Cripps blinked the water out of his eyes and replied guardedly, “There’s nuthin’ in it fer us, any how.”
“He’s a better man’n Moore, all right, all right,” “Shine” repeated. “We’d been all burned to blisters in the bottom o’ that Dutch cotton-tub if it hadn’t been fer him.”
“Well, that’s where Moore fell down,” Cripps answered at the top of his voice. “He was scared stiff.”
“The damn ol’ clinker!” “Shine” said-referring to the captain. “That’s a good name fer him, eh? ‘Ol’ Clinkers,’ eh?” And they were laughing together in a sort of cowed respect and admiration for Keighley when they heard him say gruffly, behind them, “Play that stream lower, along the cribwork. Them timbers is afire outside.”
“Shine” ducked his head, and then looked over his shoulder. The old man reached an arm to the pipe and growled, “To yer right. To yer right.”
They applied themselves to their work like a pair of schoolboys caught idling.
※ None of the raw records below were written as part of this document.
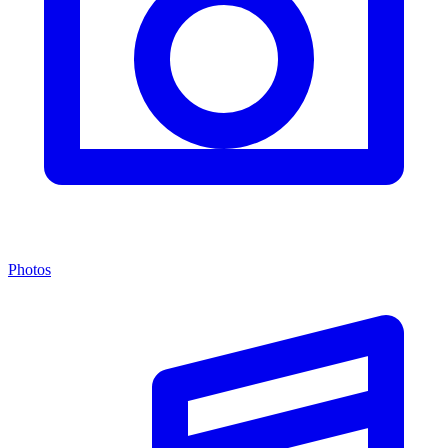
Photos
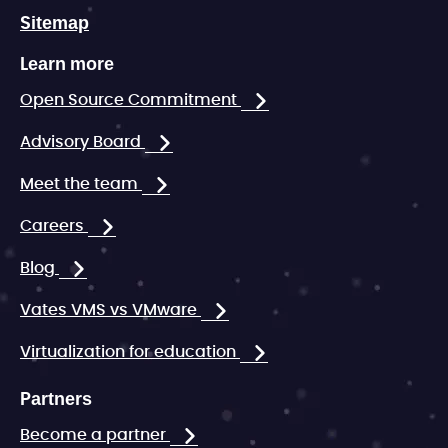
Sitemap
Learn more
Open Source Commitment
Advisory Board
Meet the team
Careers
Blog
Vates VMS vs VMware
Virtualization for education
Partners
Become a partner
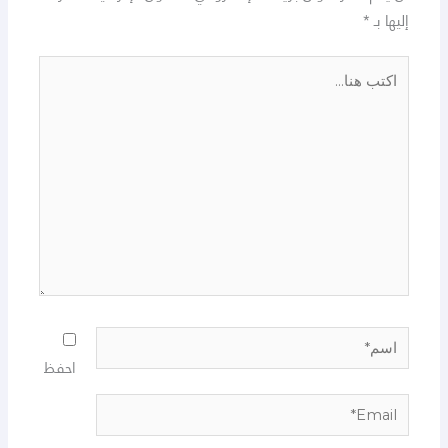
*
إليها بـ
اكتب
هنا...
اسم*
احفظ
Email*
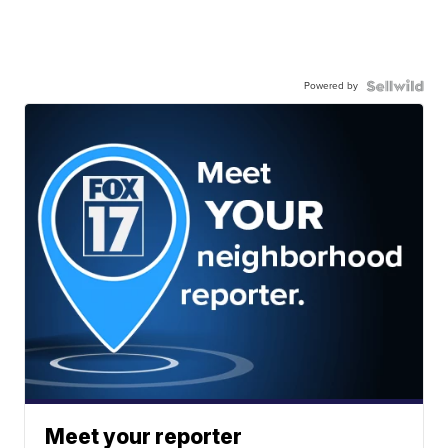
Powered by
Meet your reporter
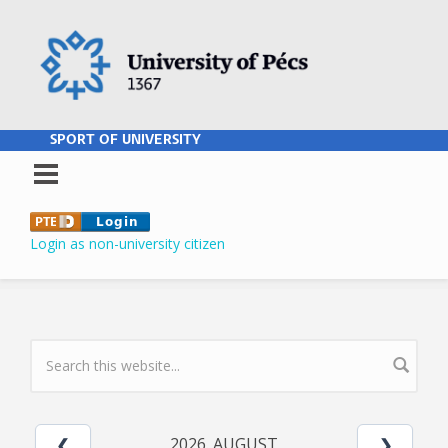
Skip to main content
SPORT OF UNIVERSITY
Login as non-university citizen
SEARCH FORM
2026. AUGUST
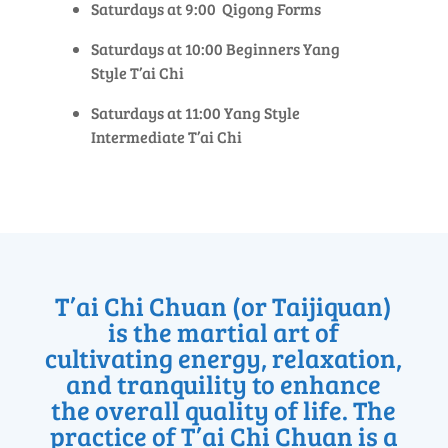
Saturdays at 9:00 Qigong Forms
Saturdays at 10:00 Beginners Yang
Style T’ai Chi
Saturdays at 11:00 Yang Style
Intermediate T’ai Chi
T’ai Chi Chuan (or Taijiquan)
is the martial art of
cultivating energy, relaxation,
and tranquility to enhance
the overall quality of life. The
practice of T’ai Chi Chuan is a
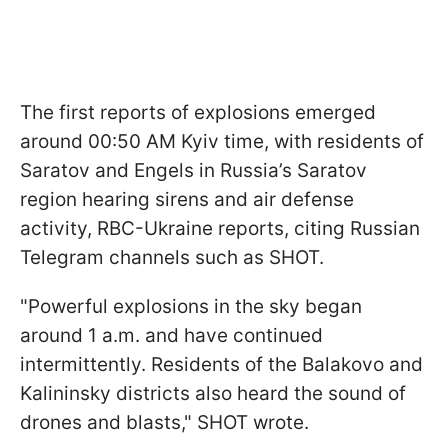
The first reports of explosions emerged
around 00:50 AM Kyiv time, with residents of
Saratov and Engels in Russia’s Saratov
region hearing sirens and air defense
activity, RBC-Ukraine reports, citing Russian
Telegram channels such as SHOT.
"Powerful explosions in the sky began
around 1 a.m. and have continued
intermittently. Residents of the Balakovo and
Kalininsky districts also heard the sound of
drones and blasts," SHOT wrote.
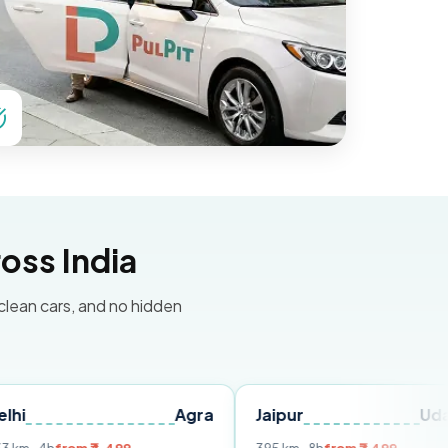
oss India
 clean cars, and no hidden
Agra
Jaipur
Udaipur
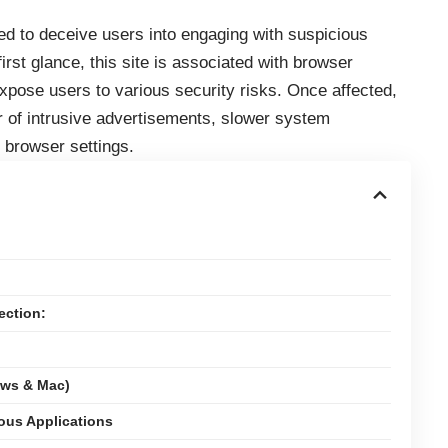
ed to deceive users into engaging with suspicious
irst glance, this site is associated with browser
expose users to various security risks. Once affected,
of intrusive advertisements, slower system
 browser settings.
ection:
ows & Mac)
ious Applications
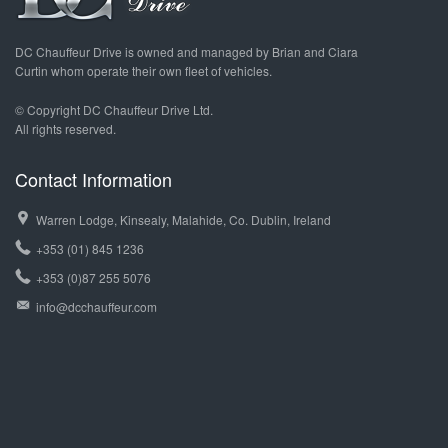
DC Chauffeur Drive is owned and managed by Brian and Ciara
Curtin whom operate their own fleet of vehicles.
© Copyright DC Chauffeur Drive Ltd.
All rights reserved.
Contact Information
Warren Lodge, Kinsealy, Malahide, Co. Dublin, Ireland
+353 (01) 845 1236
+353 (0)87 255 5076
info@dcchauffeur.com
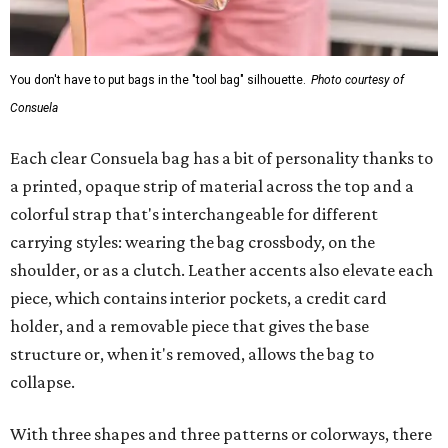
You don't have to put bags in the "tool bag" silhouette.
Photo courtesy of
Consuela
Each clear Consuela bag has a bit of personality thanks to
a printed, opaque strip of material across the top and a
colorful strap that's interchangeable for different
carrying styles: wearing the bag crossbody, on the
shoulder, or as a clutch. Leather accents also elevate each
piece, which contains interior pockets, a credit card
holder, and a removable piece that gives the base
structure or, when it's removed, allows the bag to
collapse.
With three shapes and three patterns or colorways, there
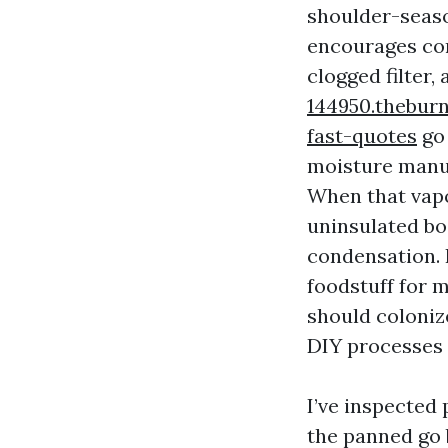
shoulder-seaso
encourages con
clogged filter,
144950.thebur
fast-quotes
go 
moisture manuf
When that vapo
uninsulated bo
condensation. I
foodstuff for 
should colonize
DIY processes 
I’ve inspected
the panned go 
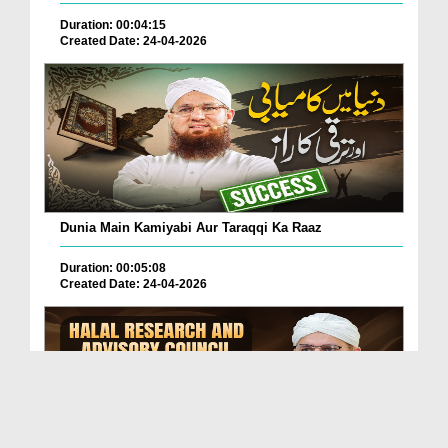
Duration: 00:04:15
Created Date: 24-04-2026
Dunia Main Kamiyabi Aur Taraqqi Ka Raaz
Duration: 00:05:08
Created Date: 24-04-2026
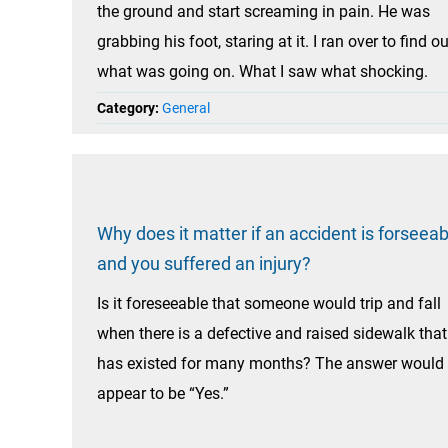
the ground and start screaming in pain. He was
grabbing his foot, staring at it. I ran over to find ou
what was going on. What I saw what shocking.
Category:
General
Why does it matter if an accident is forseeab
and you suffered an injury?
Is it foreseeable that someone would trip and fall
when there is a defective and raised sidewalk that
has existed for many months? The answer would
appear to be “Yes.”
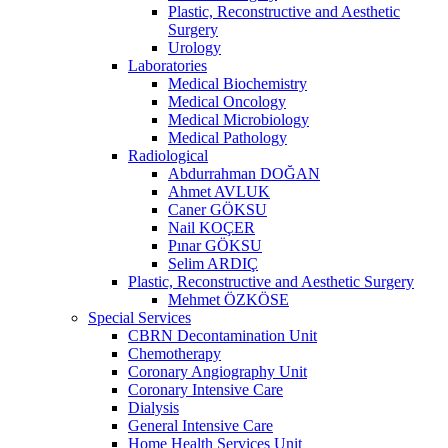
Plastic, Reconstructive and Aesthetic
Surgery
Urology
Laboratories
Medical Biochemistry
Medical Oncology
Medical Microbiology
Medical Pathology
Radiological
Abdurrahman DOĞAN
Ahmet AVLUK
Caner GÖKSU
Nail KOÇER
Pınar GÖKSU
Selim ARDIÇ
Plastic, Reconstructive and Aesthetic Surgery
Mehmet ÖZKÖSE
Special Services
CBRN Decontamination Unit
Chemotherapy
Coronary Angiography Unit
Coronary Intensive Care
Dialysis
General Intensive Care
Home Health Services Unit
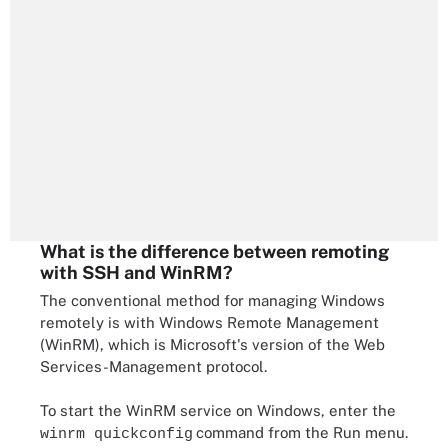
What is the difference between remoting
with SSH and WinRM?
The conventional method for managing Windows
remotely is with Windows Remote Management
(WinRM), which is Microsoft's version of the Web
Services-Management protocol.
To start the WinRM service on Windows, enter the
command from the Run menu.
winrm quickconfig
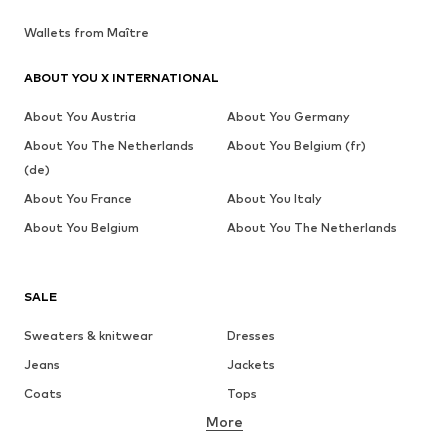
Wallets from Maître
ABOUT YOU X INTERNATIONAL
About You Austria
About You Germany
About You The Netherlands
About You Belgium (fr)
(de)
About You France
About You Italy
About You Belgium
About You The Netherlands
SALE
Sweaters & knitwear
Dresses
Jeans
Jackets
Coats
Tops
More
Pants
Underwear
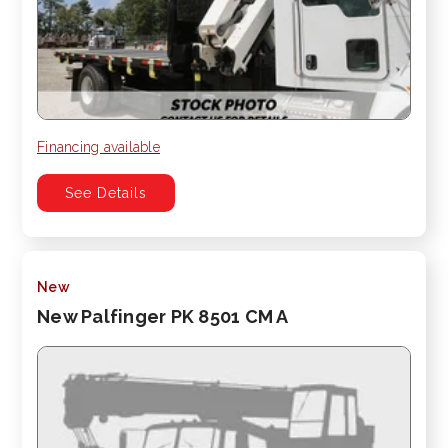
Financing available
See Details
New
New Palfinger PK 8501 CM A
“Good enough,” Keighley said at last. “Keep that stream off me, now.” And climbing over the beam, he swam forward into the fading glow of the fire.
“Hully gee!” “Shine” said. “I wonder if he caught on.”
He had “caught on.” He understood that those two men had been the leaders, under Moore, of the attempt to drive him from the company; and he understood from their talk that Moore’s followers had deserted him. He snorted the salt water from his nose; Mister Moore’s claws were cut, then, sure enough. Well—
At the next cross-beam he saw that the fire was blazing far ahead of him in a sort of flooring of loose planks; and he could make out what seemed to be two carpenter’s horses covered with boards for a table, some boxes for stools, and a pile of burning straw that had been bedding. He swam back to bring the men, and found Farley and “Turk” Sturton splashing up with a second line of hose. He ordered them in with it as impassively as though he were in full uniform on the deck of the Hudson instead of straddling a sunken beam, the water trickling into his eyes from his grey hair, dressed in dripping underclothes and commanding four nude firemen who grinned at one another when he turned his head.